Johnny's Fallacy with DNA matching
Another reason why the BP is puzzling is that people often mistake the question to be the following: how many people need to be gathered in a room such that the chance of someone sharing a birthday with me is at least 50%? In this case the person is confusing a 1-to-N matching problem (the person to the group) with the required N-to-N matching problem (the group to itself). Famed US talk show host Johnny Carson made this mistake (as related here, p.79), which we will refer to as Johnny's Fallacy. One night there were about 100 people in his studio audience, and he started to search for someone with the same birthday as him. He was disappointed when no one with his birthday turned up. In 100 people the probability that someone would have the same birthday as Johnny is just under 1/4, while the probability that some pair of people share a birthday is 0.9999, essentially a certainty.
Recently there was a occurrence of Johnny's Fallacy on the topic of identifying suspects using DNA testing. The episode was reported in the Freakanomics blog under the title Are the FBI's Probabilities About DNA Matches Crazy?, reporting on a piece from the Los Angeles Times How reliable is DNA in identifying suspects?. In 2001, Kathryn Troyer, a crime lab analyst in Arizona, was running some tests on the state's DNA database and found two felons with remarkably similar genetic profiles. Remarkable in the sense that the men matched at nine of the 13 locations on chromosomes (or loci) commonly used to distinguish people, and that the FBI estimated the odds of such a match to be 1 in 113 billion. This is the 1-in-N probability of a DNA match. Since her initial discovery Troyer has found among about 65,000 felons, there were 122 pairs that matched at nine of 13 loci. The matches here are the result of the N-to-N probabilities. Johnny's Fallacy here would be to conclude that a search of the Arizona DNA database against the given DNA sample would return 122 matches.
Gradually Troyer's findings spread and raised doubts concerning the veracity of DNA testing. The FBI has declared that the Troyer searches (sounds like something from the X Files) are misleading and meaningless, which is not a particularly helpful assessment of Johnny's Fallacy. David Kaye, an expert on science and the law at Arizona State University, remarked that since people's lives are at stake based on DNA evidence, “It [the Troyer matches] has got to be explained.” Steven Levitt in the Freakanomics blog steps up to the plate to provide some numbers. He assumes that the likelihood of a match at a given loci is 7.5%, yielding the odds of a 13-loci match to be about 1 in 400 trillion, and 9-loci match to be 1 in 13 billion. So a DNA database of 65,000 people yields over 2 billion potential matches, and about 100 expected matches on at least 9 loci.

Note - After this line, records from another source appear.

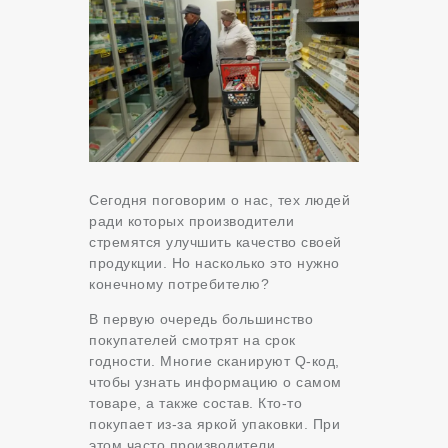
Сегодня поговорим о нас, тех людей
ради которых производители
стремятся улучшить качество своей
продукции. Но насколько это нужно
конечному потребителю?
В первую очередь большинство
покупателей смотрят на срок
годности. Многие сканируют Q-код,
чтобы узнать информацию о самом
товаре, а также состав. Кто-то
покупает из-за яркой упаковки. При
этом часто производители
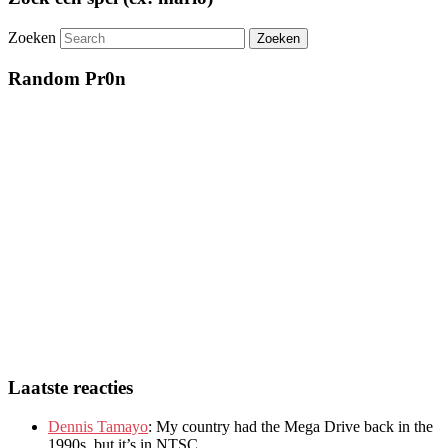
Zoeken
Random Pr0n
Laatste reacties
Dennis Tamayo
:
My country had the Mega Drive back in the
1990s
,
but it’s in NTSC
.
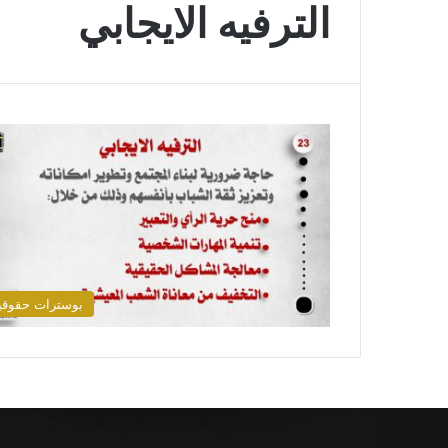
الترفيه الايجابي
بوسترات حقوقي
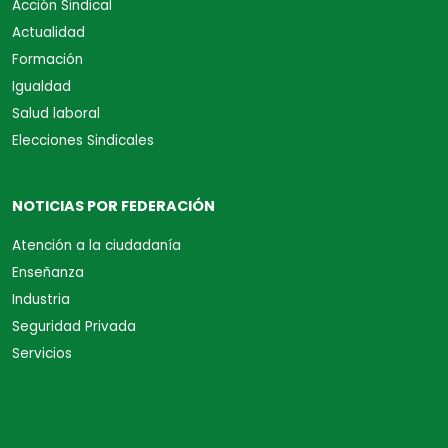
Acción Sindical
Actualidad
Formación
Igualdad
Salud laboral
Elecciones Sindicales
NOTICIAS POR FEDERACIÓN
Atención a la ciudadanía
Enseñanza
Industria
Seguridad Privada
Servicios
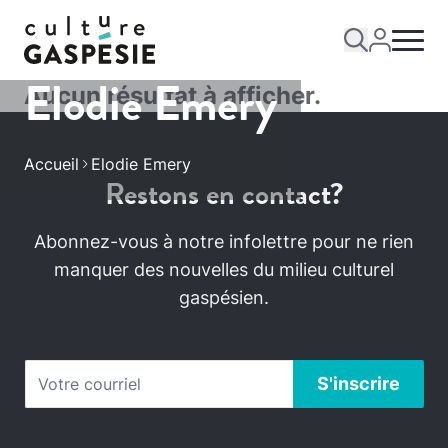
Elodie Emery
Aucun résultat à afficher.
Accueil
Elodie Emery
Restons en contact?
Abonnez-vous à notre infolettre pour ne rien
manquer des nouvelles du milieu culturel
gaspésien.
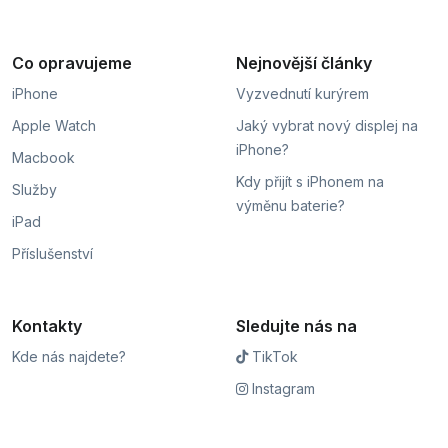
Co opravujeme
Nejnovější články
iPhone
Vyzvednutí kurýrem
Apple Watch
Jaký vybrat nový displej na
iPhone?
Macbook
Kdy přijít s iPhonem na
Služby
výměnu baterie?
iPad
Příslušenství
Kontakty
Sledujte nás na
Kde nás najdete?
TikTok
Instagram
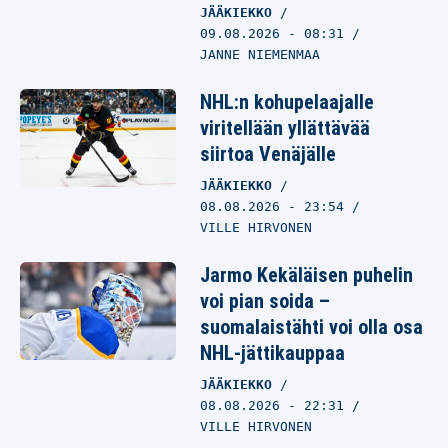
JÄÄKIEKKO
09.08.2026
- 08:31
JANNE NIEMENMAA
NHL:n kohupelaajalle
viritellään yllättävää
siirtoa Venäjälle
JÄÄKIEKKO
08.08.2026
- 23:54
VILLE HIRVONEN
Jarmo Kekäläisen puhelin
voi pian soida –
suomalaistähti voi olla osa
NHL-jättikauppaa
JÄÄKIEKKO
08.08.2026
- 22:31
VILLE HIRVONEN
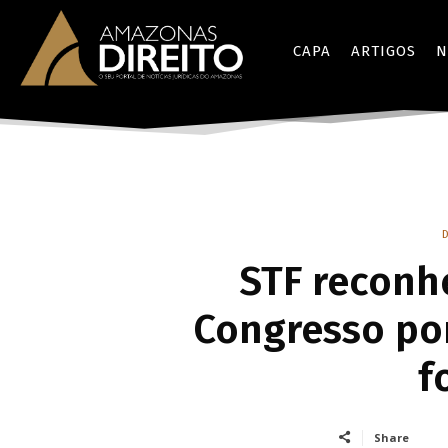
CAPA
ARTIGOS
N
STF reconh
Congresso po
f
Share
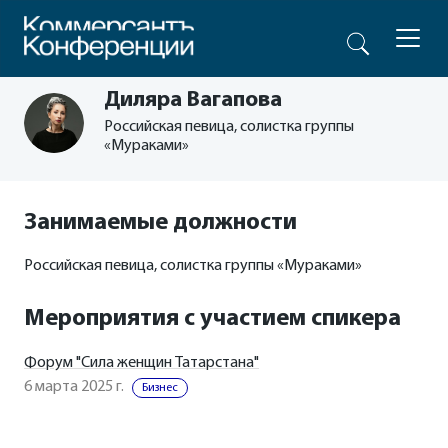
Диляра Вагапова
Российская певица, солистка группы
«Мураками»
Занимаемые должности
Российская певица, солистка группы «Мураками»
Мероприятия с участием спикера
Форум "Сила женщин Татарстана"
6 марта 2025 г.
Бизнес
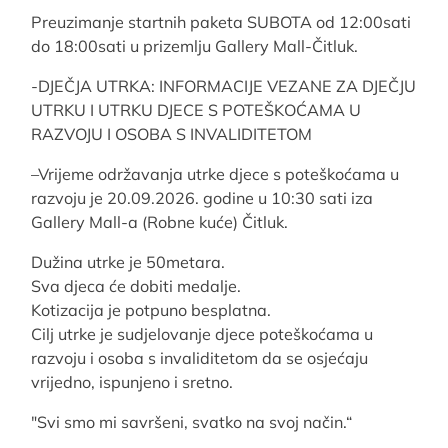
Preuzimanje startnih paketa SUBOTA od 12:00sati
do 18:00sati u prizemlju Gallery Mall-Čitluk.
-DJEČJA UTRKA: INFORMACIJE VEZANE ZA DJEČJU
UTRKU I UTRKU DJECE S POTEŠKOĆAMA U
RAZVOJU I OSOBA S INVALIDITETOM
–Vrijeme održavanja utrke djece s poteškoćama u
razvoju je 20.09.2026. godine u 10:30 sati iza
Gallery Mall-a (Robne kuće) Čitluk.
Dužina utrke je 50metara.
Sva djeca će dobiti medalje.
Kotizacija je potpuno besplatna.
Cilj utrke je sudjelovanje djece poteškoćama u
razvoju i osoba s invaliditetom da se osjećaju
vrijedno, ispunjeno i sretno.
"Svi smo mi savršeni, svatko na svoj način.“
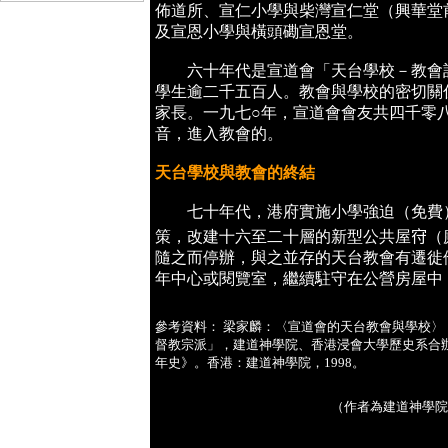
佈道所、宣仁小學與柴灣宣仁堂（興華堂
及宣恩小學與橫頭磡宣恩堂。
六十年代是宣道會「天台學校－教會計
學生逾二千五百人。教會與學校的密切關
家長。一九七○年，宣道會會友共四千零
音，進入教會的。
天台學校與教會的終結
七十年代，港府實施小學強迫（免費）
策，改建十六至二十層的新型公共屋𡧛
隨之而停辦，與之並存的天台教會有遷徙
年中心或閱覽室，繼續駐守在公營房屋中
參考資料： 梁家麟：〈宣道會的天台教會與學校
督教宗派」，建道神學院、香港浸會大學歷史系合辦，
年史》。香港：建道神學院，1998。
（作者為建道神學院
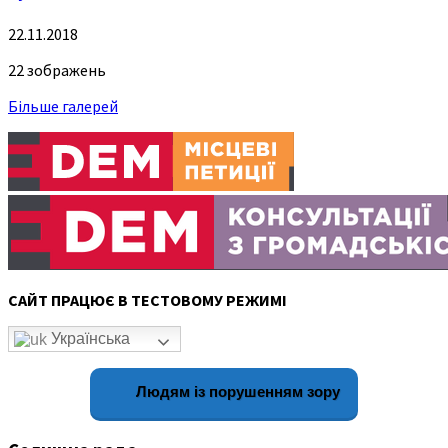
22.11.2018
22 зображень
Більше галерей
САЙТ ПРАЦЮЄ В ТЕСТОВОМУ РЕЖИМІ
Українська
Людям із порушенням зору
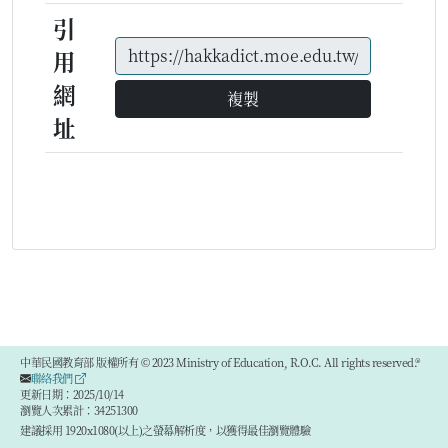
引
用
網
複製
址
中華民國教育部 版權所有 © 2023 Ministry of Education, R.O.C. All rights reserved.®
聯絡我們
更新日期：2025/10/14
瀏覽人次累計：34251300
建議採用 1920x1080(以上)之螢幕解析度，以獲得最佳瀏覽體驗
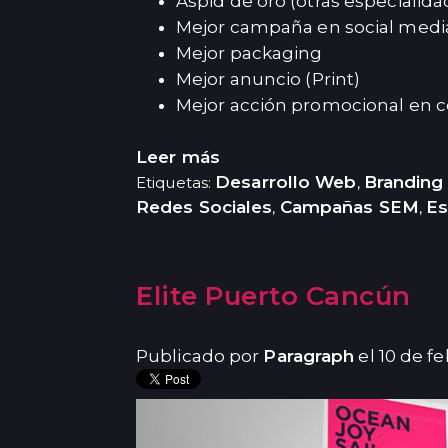
Aspid de oro (otras especialida
Mejor campaña en social medi
Mejor packaging
Mejor anuncio (Print)
Mejor acción promocional en 
Leer más
Desarrollo Web
Branding 
Etiquetas:
,
Redes Sociales
Campañas SEM
Es
,
,
Elite Puerto Cancún
Publicado por
Paragraph
el 10 de f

Levitt's numbers are examples to explain the fallacy, or actually a version of the BP where matching of a single personal trait has been substituted with a number of loci. If you google "Kathryn Troyer" there are over a 1000 hits, and her results have generated a storm of controversy. Reading a few of the articles returned by google shows that it will be some time before people fully understand the apparent paradox in this case.
As I mentioned in the introduction to this post, a senior manager recently told me that he used the BP as an example to get people thinking quantitatively in risk assessment workshops. Numbers come with their own logic - calculations can be surprising.